— Task inputs —

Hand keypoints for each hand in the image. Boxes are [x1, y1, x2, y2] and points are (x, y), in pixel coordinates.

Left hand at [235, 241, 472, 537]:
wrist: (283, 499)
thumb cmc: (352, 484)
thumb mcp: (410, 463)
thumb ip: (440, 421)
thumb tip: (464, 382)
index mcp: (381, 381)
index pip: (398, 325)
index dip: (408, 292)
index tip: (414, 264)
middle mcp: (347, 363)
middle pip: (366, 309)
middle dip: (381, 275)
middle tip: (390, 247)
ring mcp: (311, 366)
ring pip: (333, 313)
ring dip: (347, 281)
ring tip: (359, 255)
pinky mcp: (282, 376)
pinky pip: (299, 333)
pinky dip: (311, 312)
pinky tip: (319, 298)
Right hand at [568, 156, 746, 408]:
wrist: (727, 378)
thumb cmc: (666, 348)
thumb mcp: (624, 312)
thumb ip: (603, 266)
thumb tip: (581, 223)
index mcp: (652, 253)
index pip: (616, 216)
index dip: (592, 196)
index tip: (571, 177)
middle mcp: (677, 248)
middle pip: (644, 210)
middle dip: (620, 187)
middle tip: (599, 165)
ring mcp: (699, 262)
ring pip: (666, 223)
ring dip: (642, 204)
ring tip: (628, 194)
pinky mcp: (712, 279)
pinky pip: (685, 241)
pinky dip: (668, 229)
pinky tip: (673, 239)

==

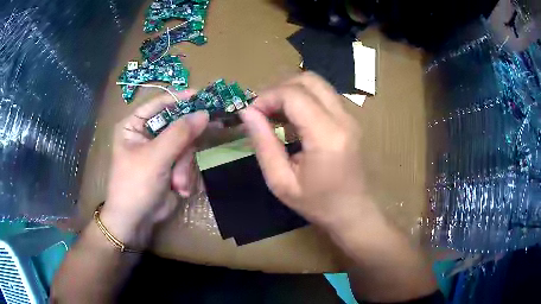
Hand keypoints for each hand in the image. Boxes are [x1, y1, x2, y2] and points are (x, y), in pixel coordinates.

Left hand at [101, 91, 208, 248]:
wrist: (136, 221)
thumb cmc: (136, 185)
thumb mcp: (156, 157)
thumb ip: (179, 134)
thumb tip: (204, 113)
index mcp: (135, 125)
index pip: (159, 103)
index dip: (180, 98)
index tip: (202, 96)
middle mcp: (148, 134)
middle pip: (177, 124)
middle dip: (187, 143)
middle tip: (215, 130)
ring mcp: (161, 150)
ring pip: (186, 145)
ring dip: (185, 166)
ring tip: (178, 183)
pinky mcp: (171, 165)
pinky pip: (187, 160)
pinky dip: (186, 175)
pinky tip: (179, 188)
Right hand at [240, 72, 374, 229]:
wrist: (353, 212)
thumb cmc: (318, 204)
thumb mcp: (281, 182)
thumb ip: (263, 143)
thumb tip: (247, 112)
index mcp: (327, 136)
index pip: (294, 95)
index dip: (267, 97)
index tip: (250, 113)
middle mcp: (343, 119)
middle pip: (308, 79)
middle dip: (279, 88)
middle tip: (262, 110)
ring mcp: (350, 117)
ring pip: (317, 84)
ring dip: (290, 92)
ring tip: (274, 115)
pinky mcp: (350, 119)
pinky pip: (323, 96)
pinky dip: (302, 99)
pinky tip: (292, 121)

— The problem —
From the entries above, return exactly the line containing "index pip: (616, 216)", the line containing "pinky tip: (673, 239)", and all lines between, and nothing else.

— Result for this task —
index pip: (616, 216)
index dip: (592, 196)
index tip: (571, 177)
middle mcp: (677, 248)
middle pip: (644, 210)
middle dip: (620, 187)
middle tip: (599, 165)
ring mcp: (699, 262)
ring pip: (666, 223)
ring dip: (642, 204)
ring tip: (628, 194)
pinky mcp: (712, 279)
pinky pip: (685, 241)
pinky dip: (668, 229)
pinky tip: (673, 239)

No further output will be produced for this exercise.